* Photos with located objects:

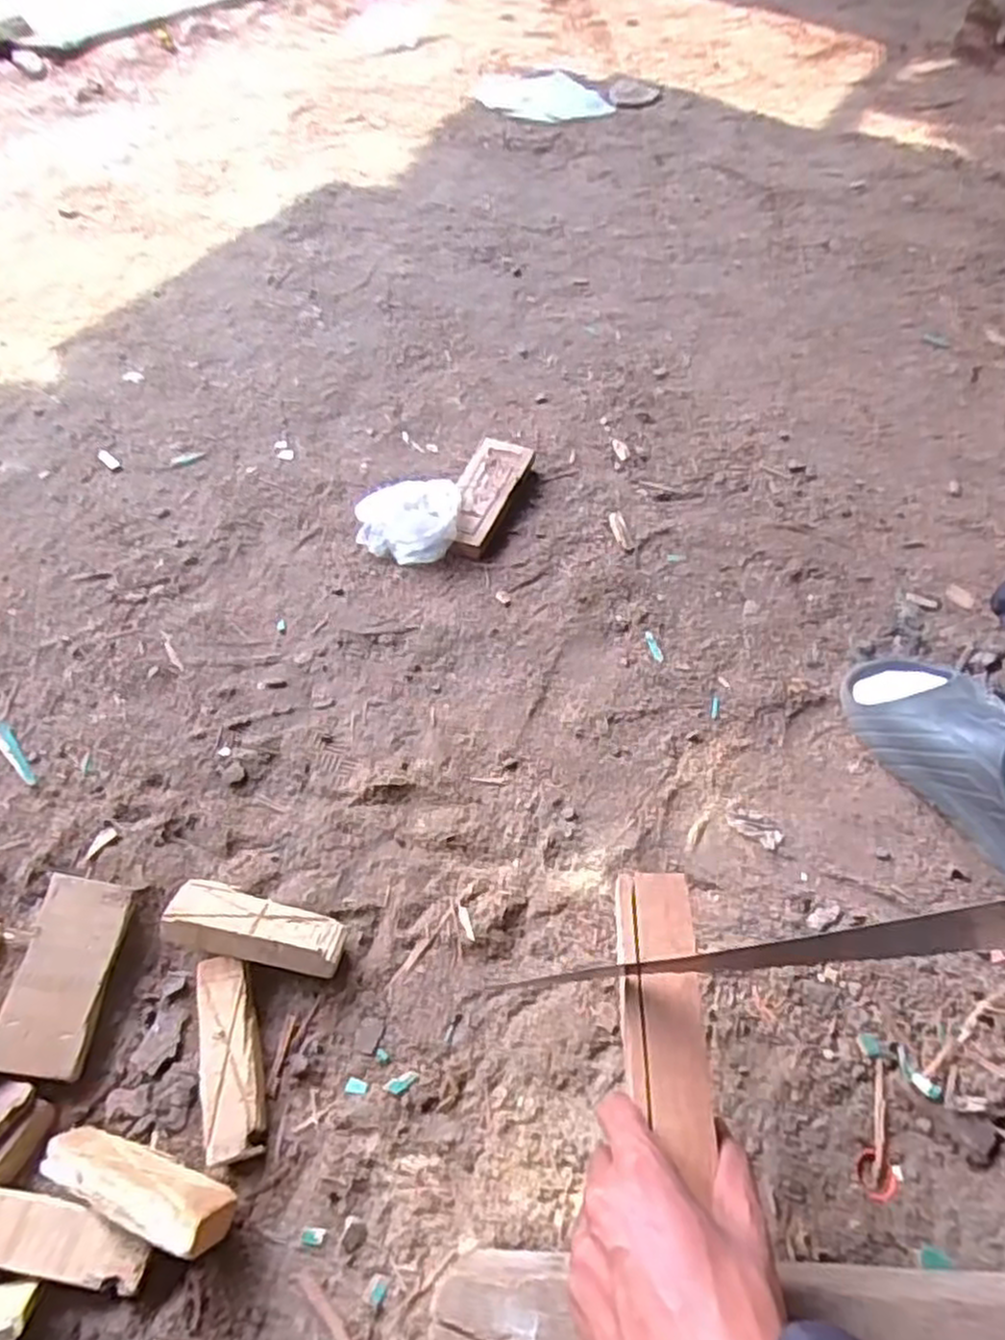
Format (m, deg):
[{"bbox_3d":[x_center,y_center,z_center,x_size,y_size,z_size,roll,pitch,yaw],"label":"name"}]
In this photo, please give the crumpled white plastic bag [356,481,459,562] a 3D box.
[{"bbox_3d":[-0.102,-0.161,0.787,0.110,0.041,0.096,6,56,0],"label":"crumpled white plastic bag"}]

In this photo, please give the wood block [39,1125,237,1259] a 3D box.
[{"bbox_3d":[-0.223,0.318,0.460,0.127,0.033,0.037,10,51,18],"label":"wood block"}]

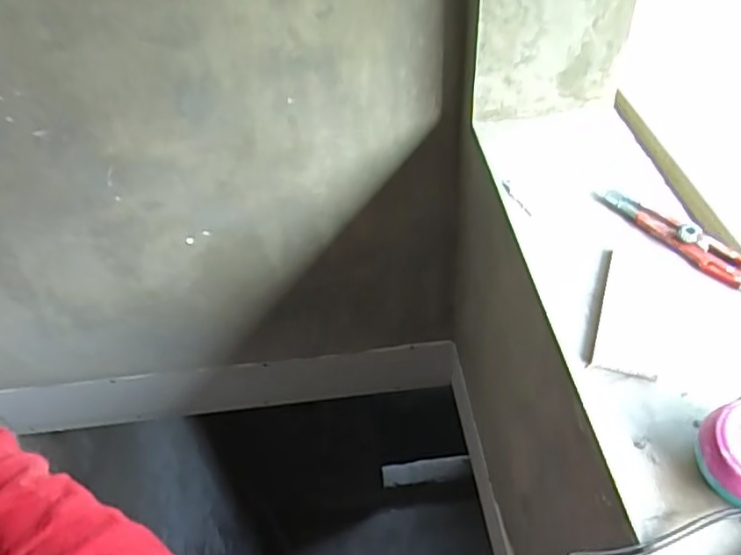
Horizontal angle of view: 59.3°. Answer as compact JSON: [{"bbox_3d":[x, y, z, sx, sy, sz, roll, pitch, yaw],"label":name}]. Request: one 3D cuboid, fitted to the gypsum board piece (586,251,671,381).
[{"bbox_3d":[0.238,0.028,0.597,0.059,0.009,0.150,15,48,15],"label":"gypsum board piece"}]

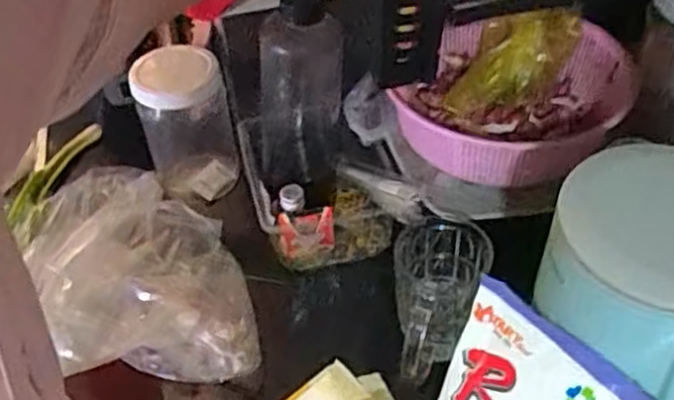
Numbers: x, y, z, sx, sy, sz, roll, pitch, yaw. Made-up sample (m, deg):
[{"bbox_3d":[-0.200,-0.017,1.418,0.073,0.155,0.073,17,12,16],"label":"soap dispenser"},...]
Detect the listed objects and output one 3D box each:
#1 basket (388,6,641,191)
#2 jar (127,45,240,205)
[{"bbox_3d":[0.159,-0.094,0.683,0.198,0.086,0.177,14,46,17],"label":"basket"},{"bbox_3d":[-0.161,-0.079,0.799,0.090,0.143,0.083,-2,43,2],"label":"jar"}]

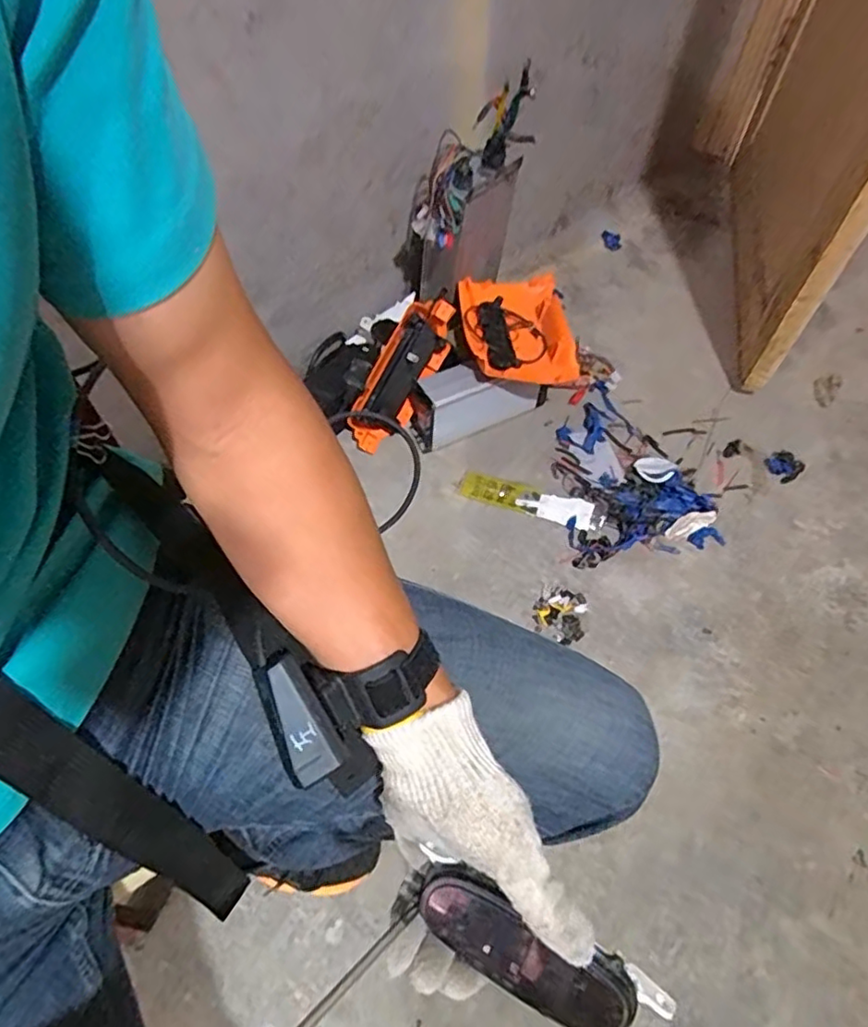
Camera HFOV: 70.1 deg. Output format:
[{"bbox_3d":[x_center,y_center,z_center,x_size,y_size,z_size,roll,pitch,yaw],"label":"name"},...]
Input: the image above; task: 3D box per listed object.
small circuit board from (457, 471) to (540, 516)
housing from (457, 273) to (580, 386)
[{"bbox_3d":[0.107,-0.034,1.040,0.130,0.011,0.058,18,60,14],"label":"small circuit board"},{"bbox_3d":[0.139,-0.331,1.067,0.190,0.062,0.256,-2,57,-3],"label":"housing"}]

* What is expected: Please reproduce, exactly as they appear above, the lines from the line containing "Numbers: x, y, z, sx, sy, sz, roll, pitch, yaw." up to and including the line containing "#1 basket (388,6,641,191)".

* Solved exercise:
Numbers: x, y, z, sx, sy, sz, roll, pitch, yaw. Made-up sample (m, deg):
[{"bbox_3d":[-0.200,-0.017,1.418,0.073,0.155,0.073,17,12,16],"label":"soap dispenser"},...]
Detect the listed objects and output one 3D box each:
#1 basket (388,6,641,191)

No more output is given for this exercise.